··· MATERIAL FOR THIS TASK

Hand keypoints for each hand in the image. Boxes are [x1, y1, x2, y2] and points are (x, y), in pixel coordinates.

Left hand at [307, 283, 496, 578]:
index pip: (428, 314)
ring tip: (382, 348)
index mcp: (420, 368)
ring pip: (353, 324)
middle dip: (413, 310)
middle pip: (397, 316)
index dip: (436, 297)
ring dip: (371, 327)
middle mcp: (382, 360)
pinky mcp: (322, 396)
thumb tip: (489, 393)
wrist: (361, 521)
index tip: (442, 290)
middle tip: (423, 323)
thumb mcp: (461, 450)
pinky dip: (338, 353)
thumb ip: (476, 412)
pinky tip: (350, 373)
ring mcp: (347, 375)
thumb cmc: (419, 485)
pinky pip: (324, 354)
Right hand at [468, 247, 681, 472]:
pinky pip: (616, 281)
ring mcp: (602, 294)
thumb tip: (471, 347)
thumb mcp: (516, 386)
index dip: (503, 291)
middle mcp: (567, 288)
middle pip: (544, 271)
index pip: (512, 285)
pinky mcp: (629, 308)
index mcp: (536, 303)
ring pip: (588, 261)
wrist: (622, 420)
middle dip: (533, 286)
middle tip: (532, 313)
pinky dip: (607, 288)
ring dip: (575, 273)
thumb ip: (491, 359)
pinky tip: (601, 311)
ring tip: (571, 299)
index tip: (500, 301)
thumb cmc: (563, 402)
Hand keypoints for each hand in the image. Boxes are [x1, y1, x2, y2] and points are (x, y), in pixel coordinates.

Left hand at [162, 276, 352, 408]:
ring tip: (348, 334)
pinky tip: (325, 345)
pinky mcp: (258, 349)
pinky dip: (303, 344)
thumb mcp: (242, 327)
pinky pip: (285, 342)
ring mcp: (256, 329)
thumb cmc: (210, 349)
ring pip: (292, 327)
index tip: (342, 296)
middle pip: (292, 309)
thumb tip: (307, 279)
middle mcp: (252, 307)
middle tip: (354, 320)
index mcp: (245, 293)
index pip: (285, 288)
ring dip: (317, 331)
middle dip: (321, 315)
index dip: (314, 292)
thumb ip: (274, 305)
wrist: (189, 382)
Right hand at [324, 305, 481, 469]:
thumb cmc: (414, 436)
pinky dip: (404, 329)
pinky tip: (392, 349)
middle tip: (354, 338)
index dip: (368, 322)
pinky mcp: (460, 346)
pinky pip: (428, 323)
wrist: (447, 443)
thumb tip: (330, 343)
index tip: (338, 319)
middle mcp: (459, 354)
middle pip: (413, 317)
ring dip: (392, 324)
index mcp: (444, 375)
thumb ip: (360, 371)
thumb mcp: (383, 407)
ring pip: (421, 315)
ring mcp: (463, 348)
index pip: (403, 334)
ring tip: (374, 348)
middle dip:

······

# WORK REQUIRED
Every record above should be copied exactly.

# ANSWER TO THE PROBLEM
Hand keypoints for each hand in the image. Boxes are [x1, y1, x2, y2] and points are (x, y), in pixel coordinates.

Left hand at [307, 283, 496, 578]:
index pip: (428, 314)
ring tip: (382, 348)
index mcp: (420, 368)
ring pip: (353, 324)
middle dip: (413, 310)
middle pip: (397, 316)
index dip: (436, 297)
ring dip: (371, 327)
middle mcp: (382, 360)
pinky mcp: (322, 396)
thumb tip: (489, 393)
wrist: (361, 521)
index tip: (442, 290)
middle tip: (423, 323)
thumb mcp: (461, 450)
pinky dip: (338, 353)
thumb ip: (476, 412)
pinky tip: (350, 373)
ring mcp: (347, 375)
thumb cmc: (419, 485)
pinky pip: (324, 354)
Right hand at [468, 247, 681, 472]:
pinky pip: (616, 281)
ring mcp: (602, 294)
thumb tip: (471, 347)
thumb mcp: (516, 386)
index dip: (503, 291)
middle mcp: (567, 288)
middle pip: (544, 271)
index pip: (512, 285)
pinky mcp: (629, 308)
index mcp: (536, 303)
ring pip: (588, 261)
wrist: (622, 420)
middle dip: (533, 286)
middle tip: (532, 313)
pinky dip: (607, 288)
ring dip: (575, 273)
thumb ip: (491, 359)
pinky tip: (601, 311)
ring tip: (571, 299)
index tip: (500, 301)
thumb cmc: (563, 402)
Hand keypoints for each hand in the image. Boxes are [x1, y1, x2, y2] and points are (x, y), in pixel coordinates.

Left hand at [162, 276, 352, 408]:
ring tip: (348, 334)
pinky tip: (325, 345)
pinky mcp: (258, 349)
pinky dip: (303, 344)
thumb mcp: (242, 327)
pinky pip: (285, 342)
ring mcp: (256, 329)
thumb cmc: (210, 349)
ring pip: (292, 327)
index tip: (342, 296)
middle pip: (292, 309)
thumb tip: (307, 279)
middle mcp: (252, 307)
middle tip: (354, 320)
index mcp: (245, 293)
index pip: (285, 288)
ring dip: (317, 331)
middle dip: (321, 315)
index dip: (314, 292)
thumb ip: (274, 305)
wrist: (189, 382)
Right hand at [324, 305, 481, 469]:
thumb cmc: (414, 436)
pinky dip: (404, 329)
pinky tip: (392, 349)
middle tip: (354, 338)
index dip: (368, 322)
pinky mcp: (460, 346)
pinky pip: (428, 323)
wrist: (447, 443)
thumb tip: (330, 343)
index tip: (338, 319)
middle mcp: (459, 354)
middle pip: (413, 317)
ring dip: (392, 324)
index mcp: (444, 375)
thumb ip: (360, 371)
thumb mcp: (383, 407)
ring pip: (421, 315)
ring mcp: (463, 348)
index pip: (403, 334)
ring tip: (374, 348)
middle dip:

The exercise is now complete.